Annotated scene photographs
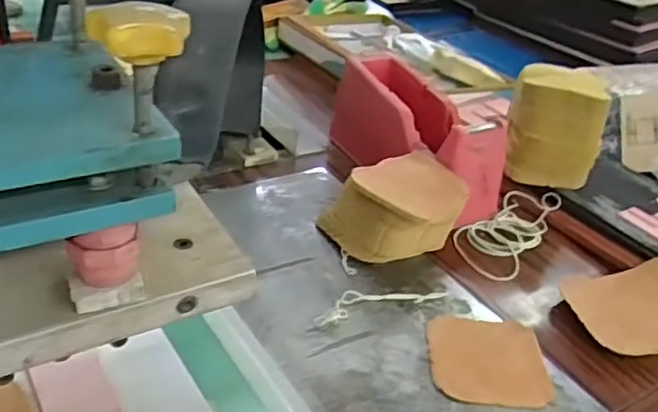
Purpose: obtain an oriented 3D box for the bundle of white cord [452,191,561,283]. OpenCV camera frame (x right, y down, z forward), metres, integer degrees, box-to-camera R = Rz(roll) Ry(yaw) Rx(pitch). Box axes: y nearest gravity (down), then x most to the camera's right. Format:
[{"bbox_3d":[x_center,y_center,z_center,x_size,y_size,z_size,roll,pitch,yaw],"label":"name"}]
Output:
[{"bbox_3d":[0.159,0.018,0.606,0.065,0.013,0.142,25,36,25],"label":"bundle of white cord"}]

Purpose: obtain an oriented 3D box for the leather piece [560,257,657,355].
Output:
[{"bbox_3d":[0.250,0.078,0.519,0.122,0.017,0.081,-6,35,-20],"label":"leather piece"}]

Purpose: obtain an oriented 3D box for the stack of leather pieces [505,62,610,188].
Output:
[{"bbox_3d":[0.219,-0.072,0.653,0.088,0.110,0.068,16,33,13],"label":"stack of leather pieces"}]

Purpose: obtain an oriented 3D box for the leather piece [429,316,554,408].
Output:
[{"bbox_3d":[0.110,0.107,0.462,0.079,0.005,0.071,2,39,2],"label":"leather piece"}]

### WHAT TO DO
When a line of the records holds the word "obtain", copy that line.

### TASK SOLUTION
Purpose: obtain an oriented 3D box for the bundle of white cord [452,191,561,283]. OpenCV camera frame (x right, y down, z forward), metres, integer degrees, box-to-camera R = Rz(roll) Ry(yaw) Rx(pitch). Box axes: y nearest gravity (down), then x most to the camera's right. Format:
Purpose: obtain an oriented 3D box for the leather piece [560,257,657,355].
Purpose: obtain an oriented 3D box for the stack of leather pieces [505,62,610,188].
Purpose: obtain an oriented 3D box for the leather piece [429,316,554,408].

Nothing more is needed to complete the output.